Tribalism, polarization, incivility, politics. We know that people have a hard time talking to people who they don’t agree with these days. It seems everyone digs in their heels, lives in their bubble, and judges those who disagree.
Often, they don’t even want to talk to those with whom they don’t agree. If they do, it’s mostly A LOT OF YELLING AND NAME CALLING.
It’s tough to run a business or an organization with this mindset. It limits growth, productivity, and impact. It distracts and detracts from the mission of the organization and creates a culture of mistrust.
A client of mine, Chris, runs a large organization. It shouldn’t matter, but it’s in a red state. Chris more closely aligns with blue state values and policies. In any organization, you will have people who have different ways of looking at the world. Today, we often label them red or blue.
It shouldn’t matter, but it does – if you let it matter.
This color coding is in fact generated by actual belief systems and values that these individuals hold close. As Americans, we respect and honor the freedom to have different opinions. It’s when we stop talking – or listening – to each other because of these differences that it becomes a problem.
Chris brings to the table passion and conviction of beliefs, and a track record of successfully running organizations. As with all leaders, there are blind spots or patterns of behavior that don’t help that person navigate the challenges of leadership as smoothly as might be desired. Chris is no different in actively seeking ways to be as impactful a leader as possible by overcoming some of the things that get in the way and learning new techniques of leading to move the mission of the organization forward.
There are significant differences between Chris and other leaders in the organization. On both sides, there were gaps of life experience in never having met “someone like this.” Or even talking about, “an issue like this” with someone who had a 180-degree different viewpoint was a challenge.

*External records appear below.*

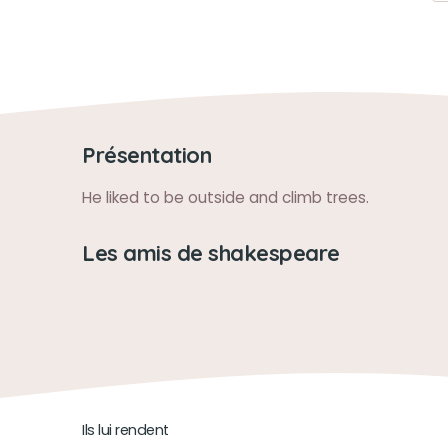
Présentation
He liked to be outside and climb trees.
Les amis de shakespeare
Ils lui rendent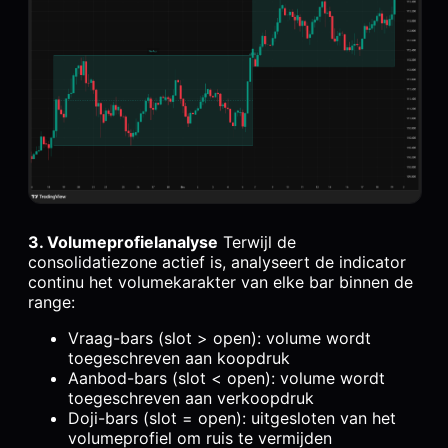
3. Volumeprofielanalyse
Terwijl de
consolidatiezone actief is, analyseert de indicator
continu het volumekarakter van elke bar binnen de
range:
Vraag-bars (slot > open): volume wordt
toegeschreven aan koopdruk
Aanbod-bars (slot < open): volume wordt
toegeschreven aan verkoopdruk
Doji-bars (slot = open): uitgesloten van het
volumeprofiel om ruis te vermijden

There were times when Chris’ passion was not felt by the other leaders, and Chris would take this as a personal attack. “They just don’t get it.” Or, “don’t they know better?”
Conversely, the leaders would shut down Chris’ attempts to make changes by looking through a lens that was more personal than professional. They were unable to beyond biases.
After a significant shift within the organization, Chris was now forging the future of the organization with two key leaders who are staunchly red. They had struggled in the past to see eye-to-eye, somewhat driven by the individual differences in political and social values. This disconnect had been hurting the organization’s path forward.
During this transformational time in the organization, our coaching began to focus on culture. What is the culture you want for this organization? How do you want to treat each other? How do you want to be viewed by those you interact with? A culture will happen. Do you want to create it, or let it happen? Will you blindly recreate the destructive culture of the past just because that’s what is familiar?
Chris and the two others were able to look beyond their personal differences and focus on the overarching mission of the organization. They were able to have open and honest (albeit uncomfortable) conversations about the deep-seeded values that kept them apart. They were able to realize most of these differences really didn’t matter when it came to the purpose of their organization.
They acknowledged there was more they were aligned with than separated them. They dropped the judgment of each other. They moved forward with intentionality around creating a culture that set a new standard for how the leaders would treat each other, how they would be viewed by others, how they would recruit new people into the organization, and how they would accomplish their goals.
In this era of extreme self-righteousness and incivility. Seeing these very different blue and red people not only “reach across the aisle” but indeed sit down together to create something amazing gives me hope that we can all overcome the divisiveness we are currently experiencing. And it’s good for business.